_TRY IT_
Return every line of the items that contains the string "curechildhoodcancer".

(Page-level text extractions)
☆ ☆ ☆ ☆

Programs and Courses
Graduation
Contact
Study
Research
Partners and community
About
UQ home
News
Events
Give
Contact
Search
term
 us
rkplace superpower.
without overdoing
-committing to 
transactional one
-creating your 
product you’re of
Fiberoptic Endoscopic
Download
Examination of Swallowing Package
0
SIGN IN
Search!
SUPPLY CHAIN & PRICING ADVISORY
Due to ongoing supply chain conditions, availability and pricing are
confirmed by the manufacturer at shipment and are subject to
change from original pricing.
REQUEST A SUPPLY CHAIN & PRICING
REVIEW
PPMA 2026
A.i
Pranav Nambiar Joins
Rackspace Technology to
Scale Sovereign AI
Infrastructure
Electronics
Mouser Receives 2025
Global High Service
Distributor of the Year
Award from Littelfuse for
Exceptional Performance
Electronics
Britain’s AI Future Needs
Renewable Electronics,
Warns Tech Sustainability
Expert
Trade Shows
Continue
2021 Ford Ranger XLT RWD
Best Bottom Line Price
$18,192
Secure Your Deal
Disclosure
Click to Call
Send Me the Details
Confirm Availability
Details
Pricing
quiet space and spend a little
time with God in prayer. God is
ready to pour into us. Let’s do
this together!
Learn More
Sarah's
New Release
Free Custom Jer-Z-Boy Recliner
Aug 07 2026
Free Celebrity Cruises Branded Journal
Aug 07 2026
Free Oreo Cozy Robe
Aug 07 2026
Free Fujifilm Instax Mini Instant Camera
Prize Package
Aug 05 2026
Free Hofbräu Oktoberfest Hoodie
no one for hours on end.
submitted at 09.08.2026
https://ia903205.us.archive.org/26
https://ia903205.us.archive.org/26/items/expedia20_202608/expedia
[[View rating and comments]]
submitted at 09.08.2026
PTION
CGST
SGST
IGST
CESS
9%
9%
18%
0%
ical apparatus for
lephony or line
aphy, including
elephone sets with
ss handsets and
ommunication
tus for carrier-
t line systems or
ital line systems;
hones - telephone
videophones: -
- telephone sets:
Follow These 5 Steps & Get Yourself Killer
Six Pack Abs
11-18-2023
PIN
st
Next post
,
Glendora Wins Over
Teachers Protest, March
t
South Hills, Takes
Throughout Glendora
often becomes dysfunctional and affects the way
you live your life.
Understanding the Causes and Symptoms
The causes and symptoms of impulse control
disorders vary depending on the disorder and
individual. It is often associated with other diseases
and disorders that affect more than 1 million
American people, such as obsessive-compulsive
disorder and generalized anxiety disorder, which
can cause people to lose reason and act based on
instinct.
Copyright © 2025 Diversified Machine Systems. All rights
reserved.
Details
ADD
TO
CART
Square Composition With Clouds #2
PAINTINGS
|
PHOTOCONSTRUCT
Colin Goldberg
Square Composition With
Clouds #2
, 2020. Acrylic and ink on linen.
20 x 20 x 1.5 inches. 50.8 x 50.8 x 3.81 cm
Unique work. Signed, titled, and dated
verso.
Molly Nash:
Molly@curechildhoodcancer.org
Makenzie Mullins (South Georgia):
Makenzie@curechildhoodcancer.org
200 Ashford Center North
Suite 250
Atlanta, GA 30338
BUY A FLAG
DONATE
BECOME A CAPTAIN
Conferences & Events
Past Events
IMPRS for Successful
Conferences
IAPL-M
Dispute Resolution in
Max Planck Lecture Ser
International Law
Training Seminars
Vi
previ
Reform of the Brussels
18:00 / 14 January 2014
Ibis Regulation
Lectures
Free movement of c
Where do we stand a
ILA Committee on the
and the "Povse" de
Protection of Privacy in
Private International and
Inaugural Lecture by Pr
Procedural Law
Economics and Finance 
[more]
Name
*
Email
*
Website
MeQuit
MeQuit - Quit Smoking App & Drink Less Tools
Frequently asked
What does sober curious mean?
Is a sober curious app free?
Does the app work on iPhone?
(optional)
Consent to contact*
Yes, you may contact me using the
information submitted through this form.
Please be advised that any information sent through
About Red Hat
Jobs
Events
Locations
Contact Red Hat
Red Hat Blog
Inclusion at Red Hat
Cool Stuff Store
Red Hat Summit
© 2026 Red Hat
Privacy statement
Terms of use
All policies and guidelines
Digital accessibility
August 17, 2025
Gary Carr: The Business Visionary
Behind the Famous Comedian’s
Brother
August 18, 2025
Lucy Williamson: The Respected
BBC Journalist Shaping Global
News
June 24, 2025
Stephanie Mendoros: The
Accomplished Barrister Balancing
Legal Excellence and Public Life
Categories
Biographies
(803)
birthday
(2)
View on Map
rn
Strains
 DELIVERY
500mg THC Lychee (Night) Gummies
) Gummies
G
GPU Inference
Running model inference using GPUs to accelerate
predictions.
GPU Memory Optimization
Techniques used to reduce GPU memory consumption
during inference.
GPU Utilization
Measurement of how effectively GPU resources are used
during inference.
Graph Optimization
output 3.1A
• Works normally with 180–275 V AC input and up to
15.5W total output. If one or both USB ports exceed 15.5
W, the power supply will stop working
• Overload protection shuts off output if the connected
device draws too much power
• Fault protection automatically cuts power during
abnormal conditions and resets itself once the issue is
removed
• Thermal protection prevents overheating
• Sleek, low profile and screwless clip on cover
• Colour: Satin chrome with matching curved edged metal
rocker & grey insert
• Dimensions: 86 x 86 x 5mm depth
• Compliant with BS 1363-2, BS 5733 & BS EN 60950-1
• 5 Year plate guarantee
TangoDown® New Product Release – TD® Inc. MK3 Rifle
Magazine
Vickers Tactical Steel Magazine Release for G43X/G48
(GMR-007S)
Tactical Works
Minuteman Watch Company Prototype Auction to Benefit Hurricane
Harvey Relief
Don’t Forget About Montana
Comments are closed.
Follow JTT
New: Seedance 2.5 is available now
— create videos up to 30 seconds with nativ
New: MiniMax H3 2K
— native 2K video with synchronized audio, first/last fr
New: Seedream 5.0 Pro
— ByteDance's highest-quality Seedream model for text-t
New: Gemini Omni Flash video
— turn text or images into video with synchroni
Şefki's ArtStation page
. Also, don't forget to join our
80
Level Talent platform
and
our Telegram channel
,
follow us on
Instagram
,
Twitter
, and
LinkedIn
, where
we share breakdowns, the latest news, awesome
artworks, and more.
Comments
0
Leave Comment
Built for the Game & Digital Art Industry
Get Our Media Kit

☆ ☆ ☆ ☆

_ANSWER SPACE_
Molly@curechildhoodcancer.org
Makenzie@curechildhoodcancer.org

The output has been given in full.